§ Records from a data source

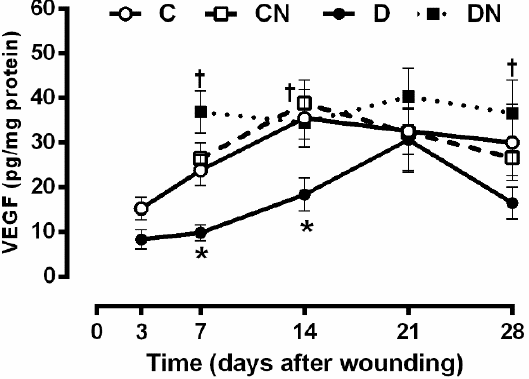
Figure 5. Effect of the topical acidified nitrite application on the wound tissue protein levels of the vascular endothelial growth factor (VEGF) ( n = 6/subgroup). C, untreated control; CN, acidified nitrite-treated control; D, untreated diabetes; and DN, acidified nitrite-treated diabetes. * p < 0.05 compared to untreated control rats, and † p < 0.05 compared to untreated diabetic rats. Values are the mean ± SEM.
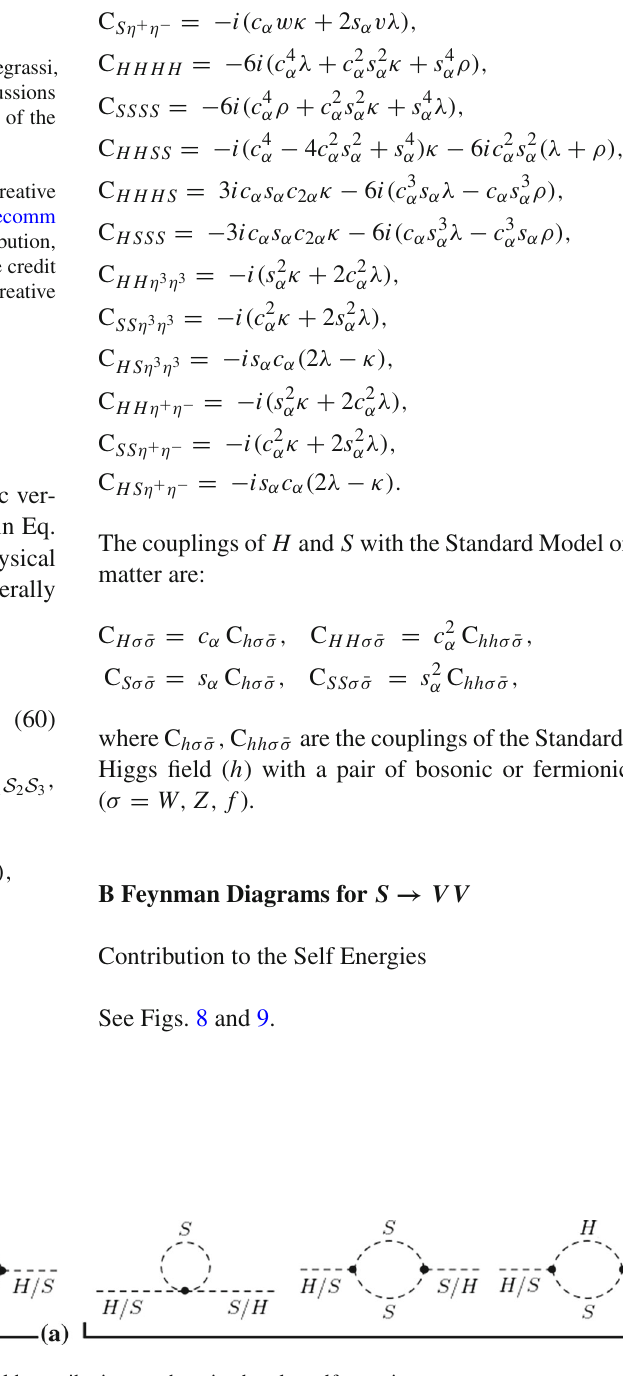
Fig. 8 a S field contributions to the scalar self-energies; b S field contributions to the mixed scalar self-energies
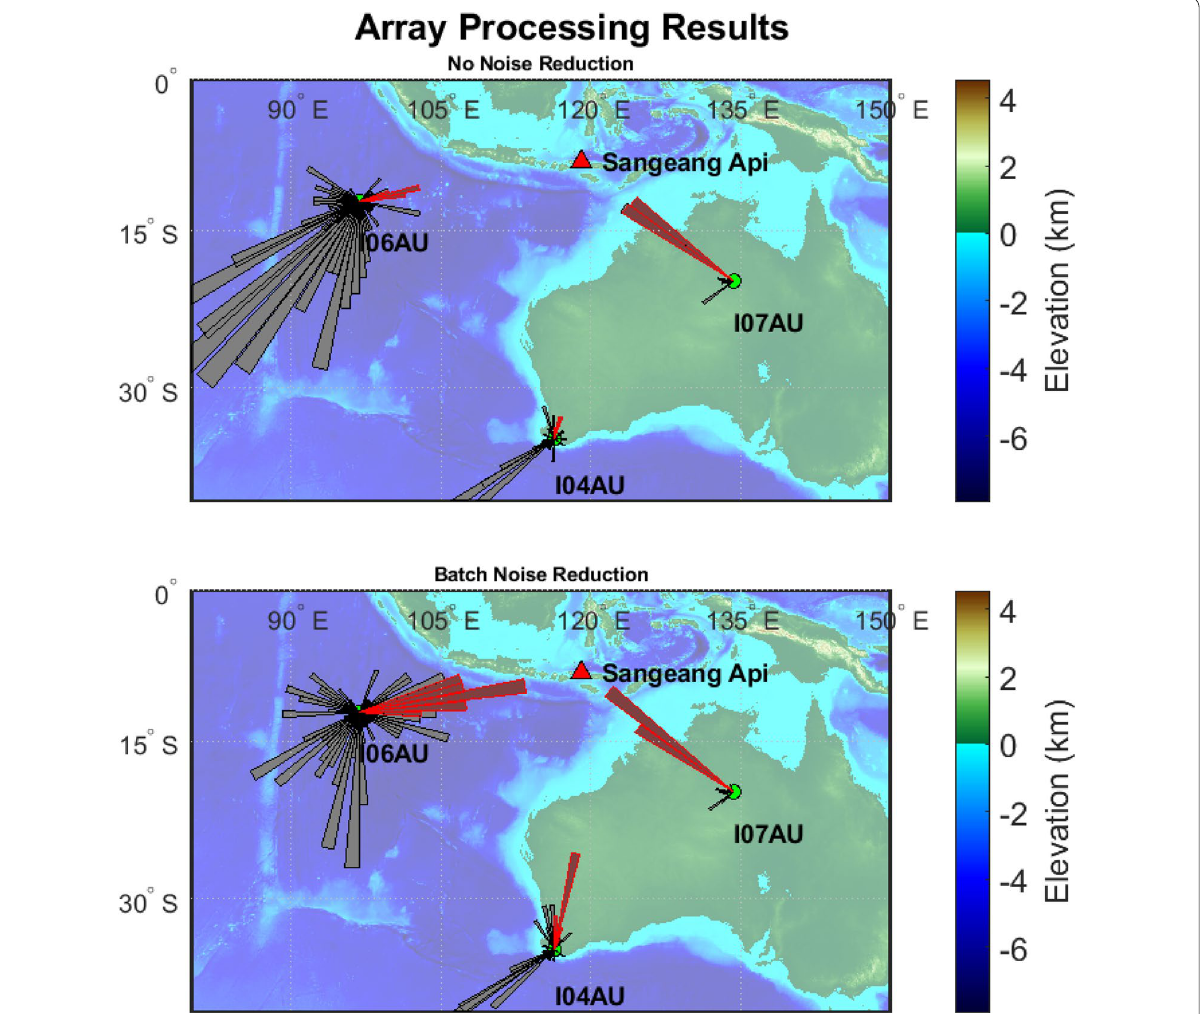
Fig. 4 Map, I07AU, I06AU and I04AU raw on top. Batch station level noise reduction is shown below (performed for all stations), both normalized by station (I07AU has more pixels in total than I06AU). After noise reduction, the back azimuth (shown in red) is now clearly identifiable within the rose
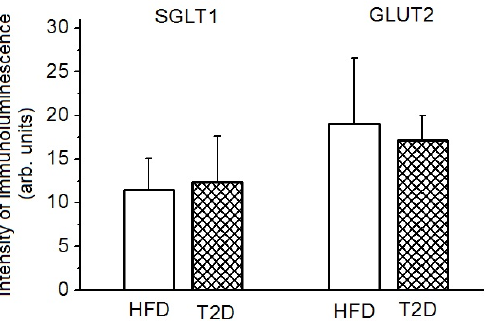
Figure 7. The content of transporters SGLT1 and GLUT2 in the brush border membrane of jejunal enterocytes in the T2D and HFD groups. The T2D group ( n = 4) and the HFD group ( n = 6). Results are expressed as means ± the standard error of the mean (SEM).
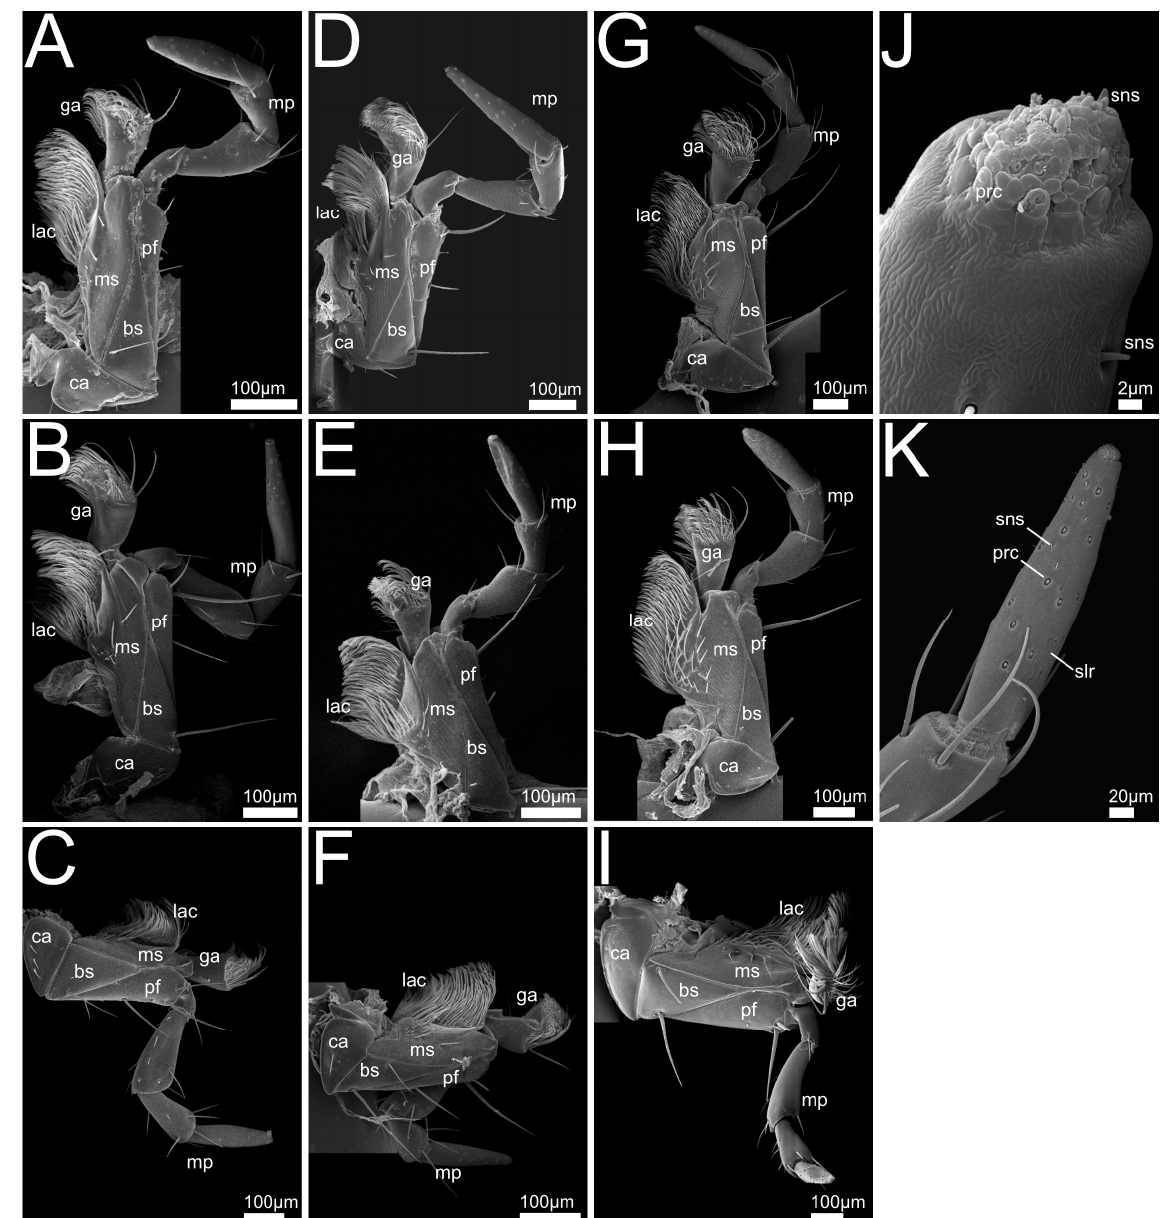
Figure 10. SEM views of Staphylinini maxilla. Images A – I ventral aspect of maxilla J – K with detailed views of apical palpomeres and receptors. ( A ) Bisnius sordidus ; ( B ) Philonthus varians ; ( C ) P. marginatus ; ( D ) P. rufipes ; ( E ) P. discoideus , ( F ) P. alpinus ; ( G ) Quedius cinctus ; ( H ) Q. cruentus ; ( I ) Q. curtipennis ; ( J ) B. sordidus , apical receptor bundle; ( K ) Q. cinctus , apical segment of maxillary palp. Abbreviations: bs: basistipes; ca: cardo; ga: galea; lac: lacinia; ms: mediostipes; mp: maxillary palp; pf: palpifer; prc: papilliform receptor; slr: slit-like receptors; sns: sensilla.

§ Problem requirements
Could you copy every line in the records that holds "mean"?

§ Response area
Figure 5. Effect of the topical acidified nitrite application on the wound tissue protein levels of the vascular endothelial growth factor (VEGF) ( n = 6/subgroup). C, untreated control; CN, acidified nitrite-treated control; D, untreated diabetes; and DN, acidified nitrite-treated diabetes. * p < 0.05 compared to untreated control rats, and † p < 0.05 compared to untreated diabetic rats. Values are the mean ± SEM.
Figure 7. The content of transporters SGLT1 and GLUT2 in the brush border membrane of jejunal enterocytes in the T2D and HFD groups. The T2D group ( n = 4) and the HFD group ( n = 6). Results are expressed as means ± the standard error of the mean (SEM).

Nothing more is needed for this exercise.